Resource centre on India's rural distress
 
 

Eye-opening study on Punjab's rural women labourers poses many questions in poll season -Rajeev Khanna

-Down to Earth

High debts, sexual exploitation, gender disparity, caste discrimination and exclusion from the political process continue to bedevil these mostly Dalit women

An eye-opening study released on March 19, 2019, on the plight of rural women labourers in Punjab, has brought to centre-stage, the issue of the failure of India’s political system to deliver after more than 72 years of independence.

The document points at the marginalisation of these women, overwhelmingly belonging to Dalit communities, in politics, the economy and also their households.

While bringing out the vulnerability of these women to exploitation of all types, the study also brings out the dire need of programmes like Mahatma Gandhi National Rural Employment Guarantee Act (MNREGA) and why they need to be extended in terms of employable days.

‘Socio Economic Conditions and Political Participation of Rural Women Labourers in Punjab’ has been documented by Professor Gian Singh, an expert on rural and agriculture economics, along with his team comprising Dharampal, Gurinder Kaur, Veerpal Kaur and Jyoti.

It was released at Punjabi University in Patiala. Gian Singh got women from his study sample to unveil the work. He disclosed that around 92 per cent of the rural women labourers are Dalits, 7.08 per cent come from Other Backward Castes and the remaining miniscule numbers are from the General category.

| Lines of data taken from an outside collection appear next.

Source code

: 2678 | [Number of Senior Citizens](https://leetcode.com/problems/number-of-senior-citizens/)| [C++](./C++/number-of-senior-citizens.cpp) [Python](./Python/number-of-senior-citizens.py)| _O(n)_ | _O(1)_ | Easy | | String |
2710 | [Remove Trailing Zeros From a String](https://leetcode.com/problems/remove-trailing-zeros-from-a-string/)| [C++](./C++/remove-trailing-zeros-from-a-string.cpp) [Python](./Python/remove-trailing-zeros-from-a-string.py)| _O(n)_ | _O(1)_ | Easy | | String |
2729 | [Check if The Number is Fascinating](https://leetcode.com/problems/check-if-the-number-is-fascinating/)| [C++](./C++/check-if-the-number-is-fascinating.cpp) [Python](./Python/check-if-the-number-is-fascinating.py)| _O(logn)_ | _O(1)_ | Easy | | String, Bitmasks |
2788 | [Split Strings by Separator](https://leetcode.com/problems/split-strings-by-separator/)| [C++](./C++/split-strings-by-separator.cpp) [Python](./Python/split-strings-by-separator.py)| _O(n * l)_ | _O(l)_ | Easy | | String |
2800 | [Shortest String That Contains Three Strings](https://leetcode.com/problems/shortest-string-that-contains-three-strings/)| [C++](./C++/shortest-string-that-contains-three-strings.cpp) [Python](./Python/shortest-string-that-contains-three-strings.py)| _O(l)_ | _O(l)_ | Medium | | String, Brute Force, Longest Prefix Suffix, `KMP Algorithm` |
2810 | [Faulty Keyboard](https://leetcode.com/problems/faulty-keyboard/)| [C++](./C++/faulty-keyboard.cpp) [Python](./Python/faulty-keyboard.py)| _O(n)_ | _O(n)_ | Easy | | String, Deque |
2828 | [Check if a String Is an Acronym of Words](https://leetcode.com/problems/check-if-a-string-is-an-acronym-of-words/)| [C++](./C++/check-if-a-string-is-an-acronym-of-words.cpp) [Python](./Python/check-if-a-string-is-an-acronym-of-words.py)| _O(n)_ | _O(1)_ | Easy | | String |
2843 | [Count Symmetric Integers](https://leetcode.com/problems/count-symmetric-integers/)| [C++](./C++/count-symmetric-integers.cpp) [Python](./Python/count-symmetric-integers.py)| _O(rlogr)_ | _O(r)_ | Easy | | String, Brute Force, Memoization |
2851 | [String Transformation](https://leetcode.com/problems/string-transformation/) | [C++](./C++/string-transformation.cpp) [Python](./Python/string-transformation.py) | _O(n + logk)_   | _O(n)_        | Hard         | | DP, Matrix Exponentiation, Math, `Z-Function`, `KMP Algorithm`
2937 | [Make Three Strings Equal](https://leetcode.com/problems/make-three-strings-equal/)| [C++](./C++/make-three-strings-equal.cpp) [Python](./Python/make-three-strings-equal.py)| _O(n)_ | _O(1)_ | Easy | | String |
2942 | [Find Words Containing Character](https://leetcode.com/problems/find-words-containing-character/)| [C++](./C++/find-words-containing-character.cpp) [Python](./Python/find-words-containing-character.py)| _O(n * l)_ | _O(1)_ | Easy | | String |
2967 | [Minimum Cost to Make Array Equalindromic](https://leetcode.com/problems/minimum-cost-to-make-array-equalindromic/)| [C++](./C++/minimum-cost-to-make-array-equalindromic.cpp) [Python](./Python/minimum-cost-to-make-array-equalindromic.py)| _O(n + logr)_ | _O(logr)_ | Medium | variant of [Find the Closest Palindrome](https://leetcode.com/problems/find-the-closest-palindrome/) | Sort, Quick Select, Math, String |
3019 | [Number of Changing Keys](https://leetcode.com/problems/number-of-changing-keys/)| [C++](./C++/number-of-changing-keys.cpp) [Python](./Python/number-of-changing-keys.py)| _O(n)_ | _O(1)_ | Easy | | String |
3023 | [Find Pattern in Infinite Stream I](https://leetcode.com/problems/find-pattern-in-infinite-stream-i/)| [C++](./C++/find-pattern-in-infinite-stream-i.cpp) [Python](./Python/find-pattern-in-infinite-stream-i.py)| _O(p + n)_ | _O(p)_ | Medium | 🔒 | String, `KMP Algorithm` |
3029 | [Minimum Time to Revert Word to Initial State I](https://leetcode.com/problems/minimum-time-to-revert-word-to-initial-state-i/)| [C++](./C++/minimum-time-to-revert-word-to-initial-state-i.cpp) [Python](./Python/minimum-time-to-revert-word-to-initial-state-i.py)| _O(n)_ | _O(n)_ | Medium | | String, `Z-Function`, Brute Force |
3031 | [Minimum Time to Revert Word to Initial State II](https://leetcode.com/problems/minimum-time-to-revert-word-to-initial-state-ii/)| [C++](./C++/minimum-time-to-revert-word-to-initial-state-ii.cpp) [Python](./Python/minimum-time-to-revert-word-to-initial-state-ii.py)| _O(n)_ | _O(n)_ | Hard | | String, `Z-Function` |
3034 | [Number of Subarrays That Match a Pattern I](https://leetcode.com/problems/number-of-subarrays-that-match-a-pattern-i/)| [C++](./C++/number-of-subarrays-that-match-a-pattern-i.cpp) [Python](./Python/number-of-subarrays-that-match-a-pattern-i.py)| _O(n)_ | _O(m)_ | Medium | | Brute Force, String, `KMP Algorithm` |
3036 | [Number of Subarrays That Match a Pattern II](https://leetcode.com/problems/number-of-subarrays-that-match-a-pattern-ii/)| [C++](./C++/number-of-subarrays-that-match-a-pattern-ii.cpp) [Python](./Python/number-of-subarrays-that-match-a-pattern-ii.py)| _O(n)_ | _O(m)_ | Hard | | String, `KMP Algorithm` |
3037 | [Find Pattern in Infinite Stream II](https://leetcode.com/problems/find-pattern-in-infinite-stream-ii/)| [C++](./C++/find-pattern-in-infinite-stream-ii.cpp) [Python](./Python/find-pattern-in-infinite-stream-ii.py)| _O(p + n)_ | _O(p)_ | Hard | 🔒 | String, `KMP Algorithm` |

Surinder Singh, an economist and a former member of the Planning Commission, pointed out that the most credible part of the work is that it brings out primary data from 1,017 households across 12 districts of Punjab. This, he said, puts a big question mark on the claims of various governments about their deliverance. “There is an increasing shortage of primary data and secondary data is not authentic,” he added.

Pointing at the recent controversy over the present Central government trying to put the lid on a survey underlining the spiralling of unemployment to double digits, Surinder Singh said the previous governments did the same when they did not release poverty estimates for a decade until the Suresh Tendulkar Committee report came.